Treatment principles for Tourette syndrome

NOTE: At present, this page does not contain treatment suggestions for everyone. It is part of a note I wrote for one patient, so it may not pertain to anyone else. Nevertheless, it does summarize some of my current thoughts about treatment. Treatment changes almost daily--yesterday I saw news about a company applying for a patent for use of GABA aminotransferase inhibitors for treatment of TS--so this page may become dated very quickly.
Also please note this patient was an adult, so medication doses given are for an adult.
/KJB, 12 Feb 2012

Treatment for tics

Choice of tic treatment begins with whether to treat at all. This is purely a symptomatic risk:benefit trade-off. Since this person's tics are causing pain and embarrassment, treatment is very reasonable, but is not essential. Options for tic treatment are numerous and include:
  1. **CBIT (Comprehensive Behavioral Intervention for Tics)**. About ten 60- to 90-minute sessions. Any psychologist who has experience doing exposure and response prevention for OCD can learn to do this. The Tourette Syndrome Association ( has training and information for psychologists, or see my web page on the subject. It is approximately as effective as our most effective medication—on average across subjects—at least for patients similar to those who are eligible for randomized controlled trials of medications or psychotherapy.
  2. The most effective medications at this time are antipsychotics. The best tolerated in TS patients in my experience is aripiprazole, usually 5-30mg/day in adults.
  3. Usually before trying antipsychotics I try something else due to the very low but nonzero risk of tardive dyskinesia with antipsychotics.
    1. clonazepam 0.5-4mg bid (may also help with anxiety; most common side effect is sedation)
    2. guanfacine 0.5-2mg p.o. t.i.d. (or Intuniv slow release 4mg once daily) for which lightheadedness on standing and dry mouth are common side effects but sedation is usually less than for clonazepam. This has the advantage of being proven to help with ADHD as well.
    3. tetrabenazine (about 12.5mg bid to 25mg tid), a presynaptic monoamine depleter, is probably as effective as antipsychotics for tics but not as well tolerated as aripiprazole in the short run. The advantage is that it has no known risk of tardive dyskinesia. It may be especially useful for patients who are expected to have many months to years of tics that are fairly severe or inadequately responsive to other non-antipsychotic options. It’s expensive but may be covered by insurance, and there is a patient assistance program based on financial need.

Treatment for OCD in people with tics

OCD treatment options are:
  1. Exposure and response prevention (E/RP, a type of behavior therapy)
  2. High-dose SSRIs (e.g. fluoxetine 40-80mg/d)
  3. Adding any antipsychotic to high-dose SSRIs is a common option.
  4. In patients with tics, risperidone is sometimes used as monotherapy for OCD+tics.
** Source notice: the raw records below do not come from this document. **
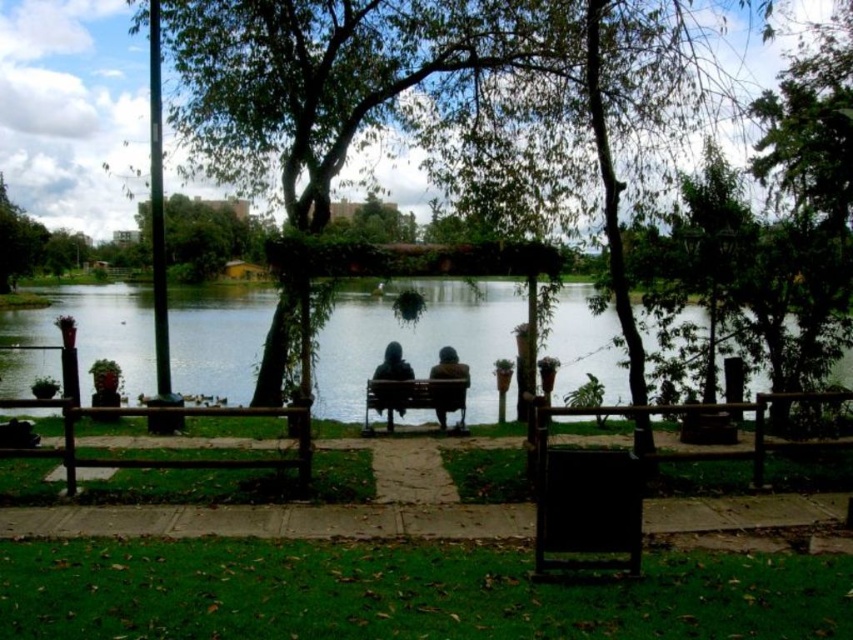
You are standing at the point with coordinates point (436, 100). Which object from the scene are you currently standing on?

The point (436, 100) is on green leafy tree at center.

You are standing at the edge of the park and want to reach the point marked at coordinates point (x=434, y=374). Given that you can walk 30 feet per minute, how many minutes will it take you to reach that point?

The point marked at coordinates point (x=434, y=374) is 45.77 feet away from the viewer. At a walking speed of 30 feet per minute, it will take approximately 1.526 minutes to reach the point. Since we usually round to the nearest whole number, it would take about 2 minutes.

From the picture: You are standing at the park entrance and see the green leafy tree at center and the dark brown leather jacket at center. Which object is nearer to you?

The green leafy tree at center is closer to the viewer than the dark brown leather jacket at center, so the green leafy tree at center is nearer to you.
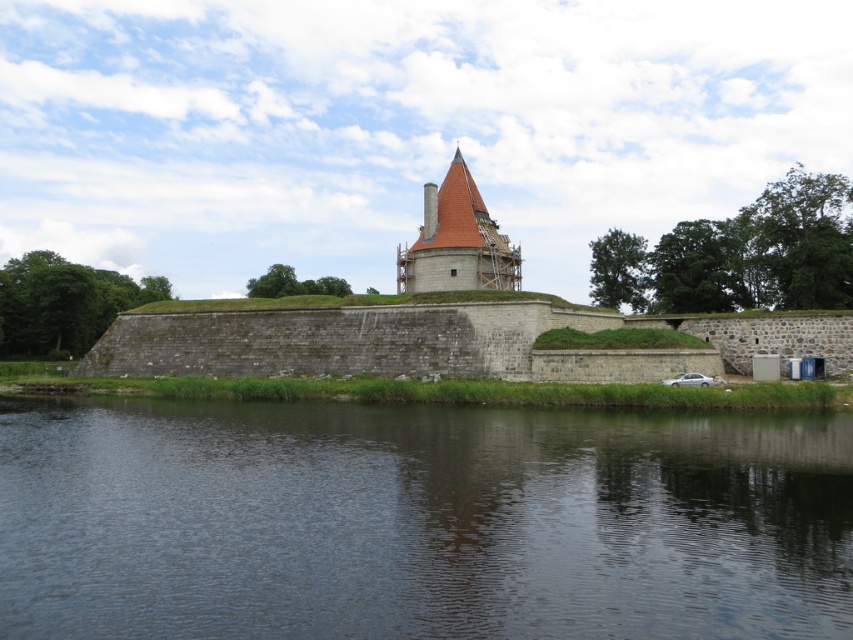
You are standing at the base of the historic stone structure and want to walk towards the point marked as point [463,225]. However, there is an obstacle at point [416,593]. Will you encounter the obstacle before reaching your destination?

Yes, you will encounter the obstacle at point [416,593] before reaching your destination at point [463,225] because point [416,593] is in front of point [463,225].

You are standing on the grassy mound near the dark water at lower center and want to reach the brown tiled tower at center. Which direction should you move to get closer to the tower?

You should move away from the dark water at lower center towards the brown tiled tower at center since the water is closer to you than the tower.

You are a tourist standing at the edge of the moat looking towards the brown tiled tower at center. Can you see the top of the dark water at lower center from your current position, considering the height difference between them?

The dark water at lower center has a lesser height compared to the brown tiled tower at center. Since the tower is taller, you can see its top from your position, but the dark water at lower center is lower and might be obscured by the tower or other structures unless you move to a higher vantage point.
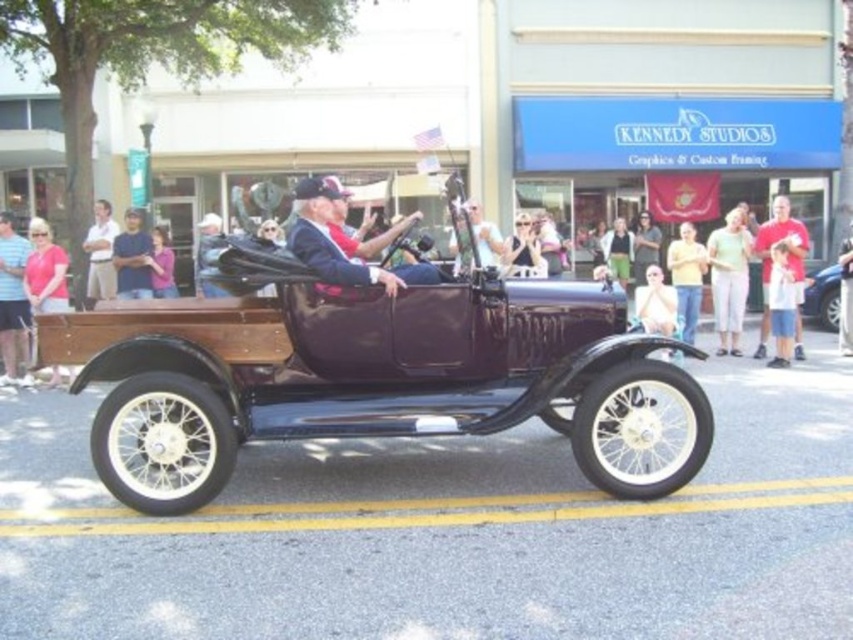
What do you see at coordinates (770, 259) in the screenshot? I see `red cotton shirt at right` at bounding box center [770, 259].

This screenshot has height=640, width=853. Find the location of `red cotton shirt at right`. red cotton shirt at right is located at coordinates (770, 259).

Looking at this image, who is more distant from viewer, (799,282) or (33,252)?

The point (799,282) is behind.

Find the location of a particular element. The width and height of the screenshot is (853, 640). red cotton shirt at right is located at coordinates (770, 259).

Is point (45, 236) positioned behind point (813, 275)?

No, it is in front of (813, 275).

Describe the element at coordinates (45, 269) in the screenshot. I see `matte pink shirt at left` at that location.

This screenshot has height=640, width=853. What are the coordinates of `matte pink shirt at left` in the screenshot? It's located at (45, 269).

Between shiny blue car at center and matte black camera at center, which one is positioned higher?

matte black camera at center

How distant is shiny blue car at center from matte black camera at center?

shiny blue car at center is 5.43 meters away from matte black camera at center.

In order to click on shiny blue car at center in this screenshot , I will do `click(822, 298)`.

Where is `shiny blue car at center`? The height and width of the screenshot is (640, 853). shiny blue car at center is located at coordinates (822, 298).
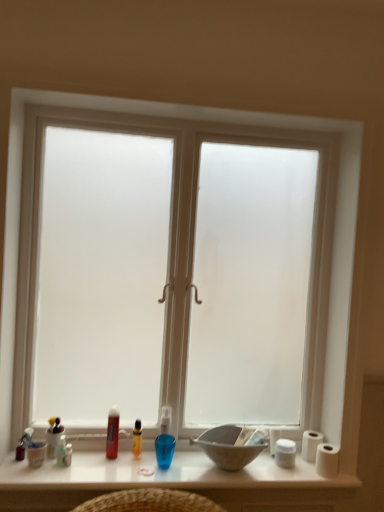
Where is `vacant space that's between translucent plastic bottle at lower left, which is counted as the 3th toiletry, starting from the left, and white matte toilet paper at right, placed as the second toilet paper when sorted from back to front`? This screenshot has width=384, height=512. vacant space that's between translucent plastic bottle at lower left, which is counted as the 3th toiletry, starting from the left, and white matte toilet paper at right, placed as the second toilet paper when sorted from back to front is located at coordinates (198, 471).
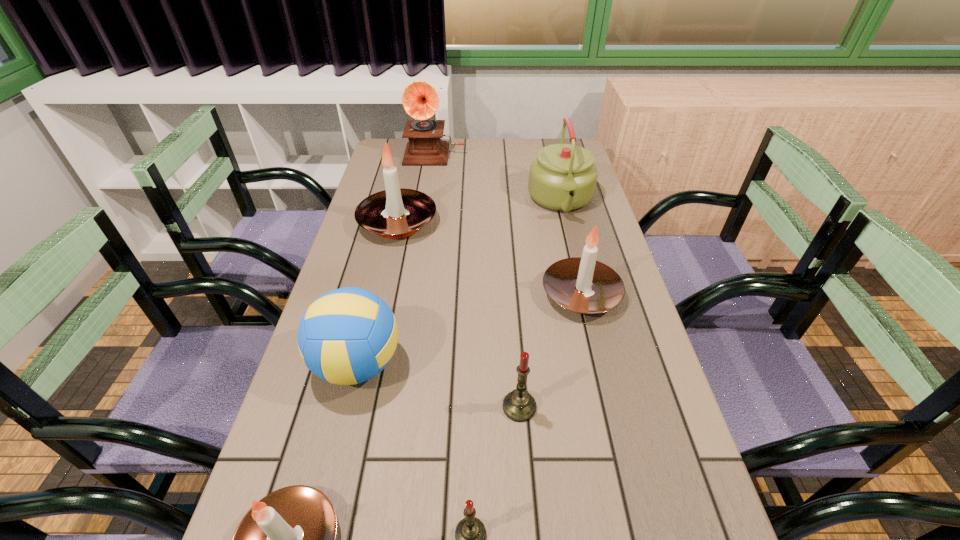
Identify the location of free space located on the back of the farthest candle. (415, 147).

The height and width of the screenshot is (540, 960). I want to click on vacant region located 0.330m at the spout of the kettle, so click(x=587, y=305).

You are a GUI agent. You are given a task and a screenshot of the screen. Output one action in this format:
    pyautogui.click(x=<x>, y=<y>)
    Task: Click on the free region located on the back of the second farthest candle
    This screenshot has width=960, height=540.
    Given the screenshot: What is the action you would take?
    pyautogui.click(x=563, y=216)

At what (x,y) coordinates should I click in order to perform the action: click on blank space located on the right of the volleyball. Please return your answer as a coordinate pair (x, y). The width and height of the screenshot is (960, 540). Looking at the image, I should click on (483, 364).

The height and width of the screenshot is (540, 960). In order to click on vacant area located 0.130m on the right of the fourth candle from left to right in this screenshot , I will do `click(599, 407)`.

Where is `object that is at the far edge`? object that is at the far edge is located at coordinates (420, 100).

The height and width of the screenshot is (540, 960). I want to click on phonograph record that is at the left edge, so click(x=420, y=100).

At what (x,y) coordinates should I click in order to perform the action: click on candle that is at the left edge. Please return your answer as a coordinate pair (x, y). The width and height of the screenshot is (960, 540). Looking at the image, I should click on (396, 212).

At what (x,y) coordinates should I click in order to perform the action: click on volleyball situated at the left edge. Please return your answer as a coordinate pair (x, y). This screenshot has height=540, width=960. Looking at the image, I should click on (347, 336).

Where is `kettle present at the right edge`? kettle present at the right edge is located at coordinates (563, 177).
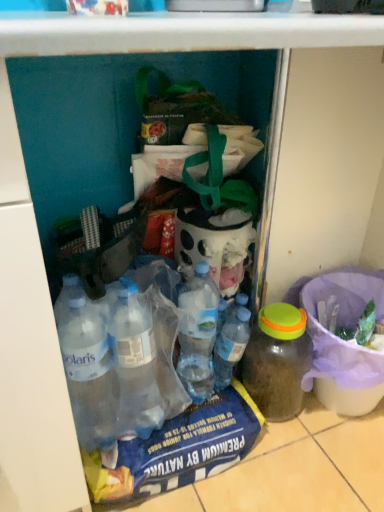
Question: From the image's perspective, is transparent plastic bottle at center, which appears as the second bottle when viewed from the right, under translucent plastic bucket at lower right?

Choices:
 (A) yes
 (B) no

Answer: (B)

Question: Does transparent plastic bottle at center, which appears as the second bottle when viewed from the right, have a greater width compared to translucent plastic bucket at lower right?

Choices:
 (A) no
 (B) yes

Answer: (A)

Question: Can you confirm if transparent plastic bottle at center, which appears as the second bottle when viewed from the right, is taller than translucent plastic bucket at lower right?

Choices:
 (A) yes
 (B) no

Answer: (B)

Question: Could you tell me if transparent plastic bottle at center, which is the first bottle from left to right, is facing translucent plastic bucket at lower right?

Choices:
 (A) no
 (B) yes

Answer: (A)

Question: Considering the relative positions of transparent plastic bottle at center, which appears as the second bottle when viewed from the right, and translucent plastic bucket at lower right in the image provided, is transparent plastic bottle at center, which appears as the second bottle when viewed from the right, in front of translucent plastic bucket at lower right?

Choices:
 (A) no
 (B) yes

Answer: (A)

Question: Is translucent plastic bucket at lower right bigger or smaller than transparent plastic bottle at center, which appears as the second bottle when viewed from the right?

Choices:
 (A) small
 (B) big

Answer: (B)

Question: Considering the positions of point (334, 402) and point (246, 327), is point (334, 402) closer or farther from the camera than point (246, 327)?

Choices:
 (A) closer
 (B) farther

Answer: (B)

Question: From the image's perspective, relative to transparent plastic bottle at center, which appears as the second bottle when viewed from the right, is translucent plastic bucket at lower right above or below?

Choices:
 (A) below
 (B) above

Answer: (A)

Question: In terms of height, does translucent plastic bucket at lower right look taller or shorter compared to transparent plastic bottle at center, which appears as the second bottle when viewed from the right?

Choices:
 (A) short
 (B) tall

Answer: (B)

Question: Is translucent plastic bucket at lower right wider or thinner than translucent plastic jar at lower right, arranged as the 2th bottle when viewed from the left?

Choices:
 (A) wide
 (B) thin

Answer: (A)

Question: From the image's perspective, is translucent plastic bucket at lower right positioned above or below translucent plastic jar at lower right, arranged as the 2th bottle when viewed from the left?

Choices:
 (A) above
 (B) below

Answer: (A)

Question: From a real-world perspective, is translucent plastic bucket at lower right positioned above or below translucent plastic jar at lower right, which appears as the 1th bottle when viewed from the right?

Choices:
 (A) below
 (B) above

Answer: (A)

Question: Is translucent plastic bucket at lower right inside the boundaries of translucent plastic jar at lower right, which appears as the 1th bottle when viewed from the right, or outside?

Choices:
 (A) inside
 (B) outside

Answer: (B)

Question: Is translucent plastic jar at lower right, which appears as the 1th bottle when viewed from the right, in front of or behind translucent plastic bucket at lower right in the image?

Choices:
 (A) front
 (B) behind

Answer: (B)

Question: From the image's perspective, is translucent plastic jar at lower right, arranged as the 2th bottle when viewed from the left, positioned above or below translucent plastic bucket at lower right?

Choices:
 (A) above
 (B) below

Answer: (B)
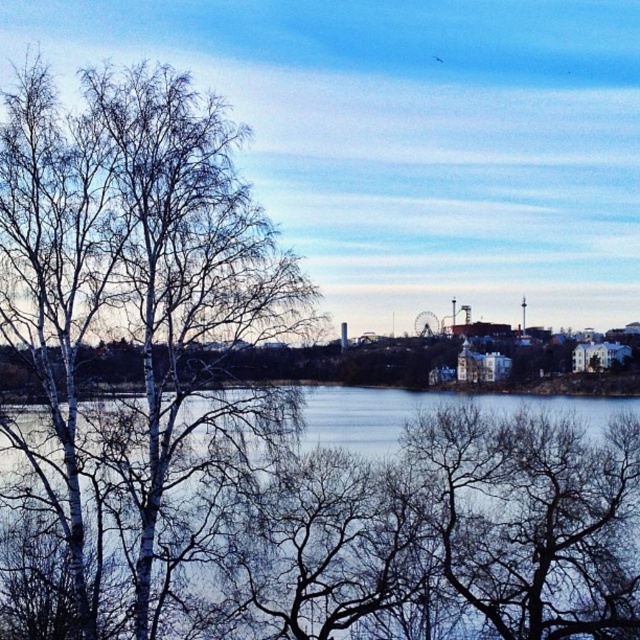
Does bare white tree at left have a larger size compared to blue water at center?

Incorrect, bare white tree at left is not larger than blue water at center.

Does bare white tree at left lie behind blue water at center?

That is False.

The height and width of the screenshot is (640, 640). In order to click on bare white tree at left in this screenshot , I will do `click(134, 353)`.

The image size is (640, 640). What are the coordinates of `bare white tree at left` in the screenshot? It's located at (134, 353).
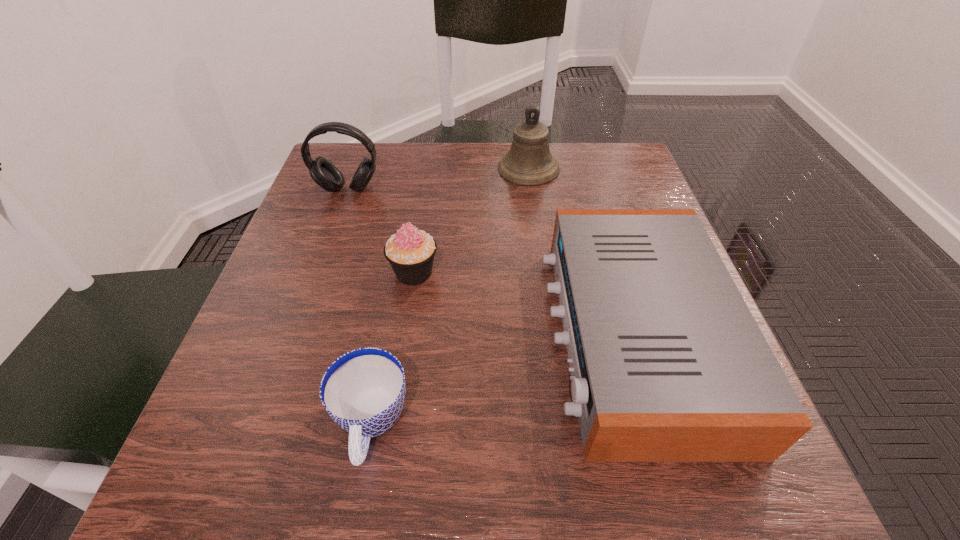
Where is `vacant space situated on the control panel of the radio receiver`? vacant space situated on the control panel of the radio receiver is located at coordinates (368, 335).

This screenshot has height=540, width=960. I want to click on bell that is positioned at the far edge, so click(x=528, y=162).

Locate an element on the screen. headset that is at the far edge is located at coordinates (323, 172).

Identify the location of radio receiver at the near edge. (668, 364).

I want to click on cup that is at the near edge, so click(363, 391).

You are a GUI agent. You are given a task and a screenshot of the screen. Output one action in this format:
    pyautogui.click(x=<x>, y=<y>)
    Task: Click on the object located at the left edge
    The height and width of the screenshot is (540, 960).
    Given the screenshot: What is the action you would take?
    pyautogui.click(x=323, y=172)

At what (x,y) coordinates should I click in order to perform the action: click on object present at the right edge. Please return your answer as a coordinate pair (x, y). The height and width of the screenshot is (540, 960). Looking at the image, I should click on (668, 364).

This screenshot has width=960, height=540. What are the coordinates of `object that is at the far left corner` in the screenshot? It's located at (323, 172).

Find the location of a particular element. This screenshot has height=540, width=960. object present at the near right corner is located at coordinates (668, 364).

You are a GUI agent. You are given a task and a screenshot of the screen. Output one action in this format:
    pyautogui.click(x=<x>, y=<y>)
    Task: Click on the vacant space at the far edge
    The height and width of the screenshot is (540, 960).
    Given the screenshot: What is the action you would take?
    pyautogui.click(x=446, y=154)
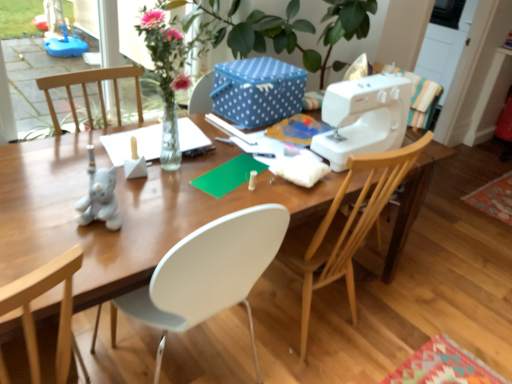
Question: Is white plastic sewing machine at right surrounding blue dotted fabric box at upper center?

Choices:
 (A) no
 (B) yes

Answer: (A)

Question: Is white plastic sewing machine at right in contact with blue dotted fabric box at upper center?

Choices:
 (A) yes
 (B) no

Answer: (B)

Question: From the image's perspective, is white plastic sewing machine at right on blue dotted fabric box at upper center?

Choices:
 (A) no
 (B) yes

Answer: (A)

Question: From a real-world perspective, is white plastic sewing machine at right physically above blue dotted fabric box at upper center?

Choices:
 (A) yes
 (B) no

Answer: (A)

Question: Is white plastic sewing machine at right positioned in front of blue dotted fabric box at upper center?

Choices:
 (A) no
 (B) yes

Answer: (B)

Question: Does white plastic sewing machine at right have a larger size compared to blue dotted fabric box at upper center?

Choices:
 (A) yes
 (B) no

Answer: (A)

Question: Is wooden chair at right thinner than blue dotted fabric box at upper center?

Choices:
 (A) yes
 (B) no

Answer: (B)

Question: From a real-world perspective, is wooden chair at right beneath blue dotted fabric box at upper center?

Choices:
 (A) no
 (B) yes

Answer: (B)

Question: Is wooden chair at right not within blue dotted fabric box at upper center?

Choices:
 (A) no
 (B) yes

Answer: (B)

Question: Is wooden chair at right turned away from blue dotted fabric box at upper center?

Choices:
 (A) no
 (B) yes

Answer: (A)

Question: From the image's perspective, is wooden chair at right on top of blue dotted fabric box at upper center?

Choices:
 (A) yes
 (B) no

Answer: (B)

Question: Is there a large distance between wooden chair at right and blue dotted fabric box at upper center?

Choices:
 (A) yes
 (B) no

Answer: (B)

Question: Is white plastic sewing machine at right at the right side of wooden chair at right?

Choices:
 (A) no
 (B) yes

Answer: (B)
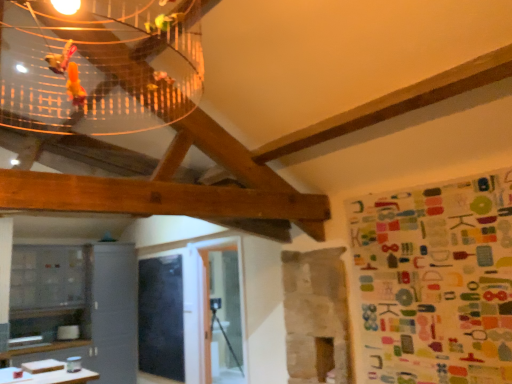
Question: Is black matte board at center in front of or behind multicolored fabric at right in the image?

Choices:
 (A) behind
 (B) front

Answer: (A)

Question: In terms of width, does black matte board at center look wider or thinner when compared to multicolored fabric at right?

Choices:
 (A) wide
 (B) thin

Answer: (B)

Question: From a real-world perspective, relative to multicolored fabric at right, is black matte board at center vertically above or below?

Choices:
 (A) below
 (B) above

Answer: (A)

Question: Is point (432, 367) closer or farther from the camera than point (163, 336)?

Choices:
 (A) farther
 (B) closer

Answer: (B)

Question: Considering the positions of multicolored fabric at right and black matte board at center in the image, is multicolored fabric at right taller or shorter than black matte board at center?

Choices:
 (A) short
 (B) tall

Answer: (A)

Question: From the image's perspective, is multicolored fabric at right above or below black matte board at center?

Choices:
 (A) above
 (B) below

Answer: (A)

Question: From a real-world perspective, is multicolored fabric at right above or below black matte board at center?

Choices:
 (A) below
 (B) above

Answer: (B)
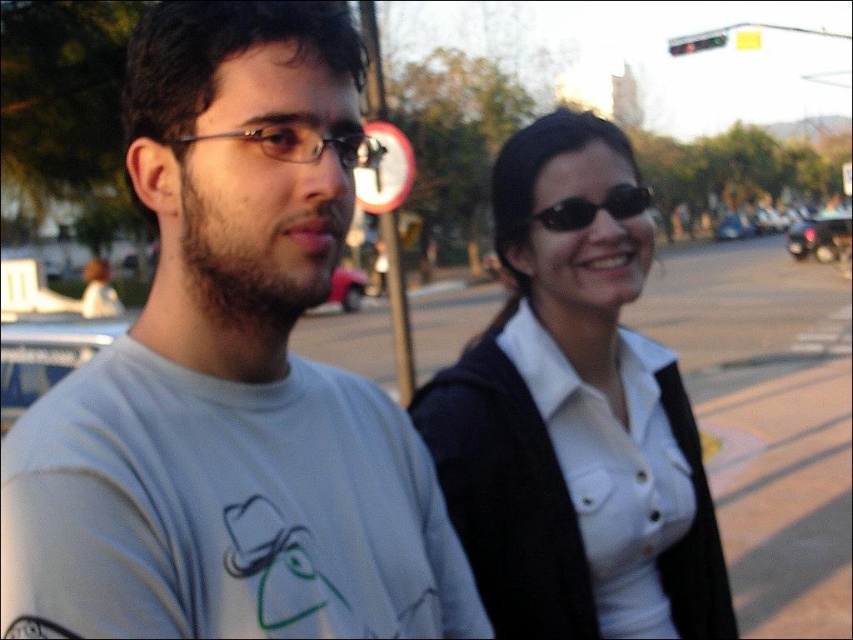
You are a photographer trying to capture a candid shot of the two people in the scene. You want to ensure that both the white matte shirt at center and the black reflective sunglasses at upper right are clearly visible in the frame. Based on their positions, which object should you focus on first to ensure both are in focus?

The white matte shirt at center is located below black reflective sunglasses at upper right. To ensure both are in focus, you should focus on the black reflective sunglasses at upper right first since it is higher up, allowing the depth of field to naturally cover the lower positioned white matte shirt at center.

Consider the image. You are a photographer trying to capture both the clear plastic glasses at left and the black reflective sunglasses at upper right in the same frame. Which pair of glasses should you focus on first if you want to ensure they both appear in focus, considering their sizes?

Since the clear plastic glasses at left are larger in size compared to the black reflective sunglasses at upper right, you should focus on the clear plastic glasses at left first to ensure both are in focus.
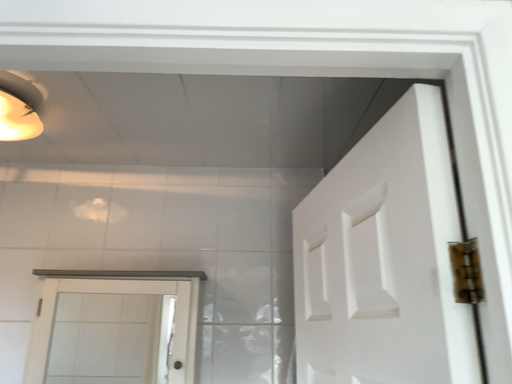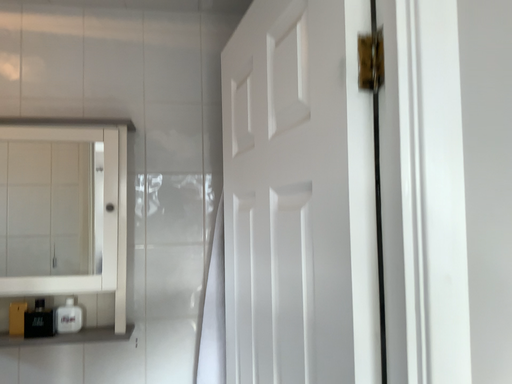
Question: How did the camera likely rotate when shooting the video?

Choices:
 (A) rotated left
 (B) rotated right

Answer: (B)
Treatment for ADHD in people with tics

ADHD treatment options include:
  1. Stimulants are the most effective treatment for ADHD. Contrary to clinical lore and the package inserts, it is now abundantly clear that methylphenidate actually improves tics, on average. In fact, almost as many TS patients have been treated with methylphenidate in randomized controlled trials as with second-generation antipsychotics, and all trials showed benefit for tics (though effect sizes were smaller than for antipsychotics). Amphetamine and amphetamine derivatives may be different from methylphenidate, as there is minimal information about their safety or efficacy in tic patients.
  2. guanfacine also helps ADHD including in people with tics, and helps tics.
  3. desipramine has also been shown to be efficacious for both ADHD and (to a lesser extent) tics in patients with TS and ADHD.

Treating this particular patient.

For this patient, I would probably start with CBIT if possible. A college psychology department probably has a low-cost option for treatment by a licensed psychologist or a clinical PhD student or intern. Any of those would be excellent options. If a medication is desired, I’d probably start with methylphenidate, yes for the tics, but it will likely also help with the ADHD symptoms. Alternatively, I’d use guanfacine. If more effective anti-tic benefit is needed, e.g. if tics get worse or don’t respond to the above measures, I’d go to aripiprazole or tetrabenazine. I would also recommend treatment for OCD either with E/RP or with SSRIs or both. On average SSRIs don’t improve (or worsen) tics, but in some patients who need SSRIs for OCD or depression anyway they seem to help.


Black KJ: An evidence-based review of treatment efficacy in tic disorders: A report of the ANPA Committee on Research. Invited plenary lecture, 21st annual meeting, American Neuropsychiatric Association. Tampa, FL, 17-20 March 2010.